Park Güell Lizard
One of the highlights of Park Güell is the monumental staircase, an imposing structure covered in colourful ceramic mosaics and supported by columns in the shape of tree trunks. This staircase is one of the main attractions of the park, and it appears at the entrance of the park, facing you.
Three fountains in the centre of the monumental staircase
In front of you, at a height of more than eight metres, are four series of stairs with three small fountain islands in their centre.
These organically shaped fountains are also, as always with Antoni Gaudí, a source of symbolic messages.
The first fountain evokes a circle symbolising the world, interlaced with a graduated compass, the tool of an architect. Imitation trunks are arranged around it, through which the water flows. It is said to represent a region known as Argenterie in Catalonia.
The second fountain has a dragon's head emerging from the Catalan flag, a reference to the legend of Saint George. This legend was taken up by Gaudí at the same time for the construction of the Casa Batllo (1904-1906).
The third and most famous fountain features a dragon symbolising fire which is interpreted as a lizard.
According to legend, the salamander is an animal that symbolises the ability to resist fire, due to its ability to extinguish flames by wrapping itself around them. This fountain is therefore interpreted as a symbol of fire and resistance. The inspiration for this fountain came from the "Jardins de la Fontaine" in Nîmes, a town in the south of France not far from Barcelona, where Gaudí spent part of his youth.
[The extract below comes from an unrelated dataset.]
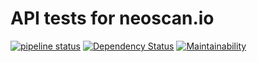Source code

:# API tests for neoscan.io

[![pipeline status](https://gitlab.qacenter.io/CoZ/neo-scan-api-tests/badges/master/pipeline.svg)](https://gitlab.qacenter.io/CoZ/neo-scan-api-tests/commits/master)
[![Dependency Status](https://gemnasium.com/badges/github.com/drptbl/neo-scan-api-tests.svg)](https://gemnasium.com/github.com/drptbl/neo-scan-api-tests)
[![Maintainability](https://api.codeclimate.com/v1/badges/1d523f1e42bb09caacb8/maintainability)](https://codeclimate.com/github/drptbl/neo-scan-api-tests/maintainability)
The emblematic "El Drac" -the dragon in Catalan- of Park Güell is the most famous and popular attraction of the park. Arm yourself with patience in the midst of summer to take a photo or a selfie.
The lizard was made using mosaic shards, a style known as trencadís. The mosaic creature is thus made up of ceramic, marble or glass tiles - of various colours and sizes, arranged asymmetrically. This was a major technique of Modernist art, of which Antoni Gaudí was one of the most fervent users.
At the top of these stairs, one reaches the hypostyle room.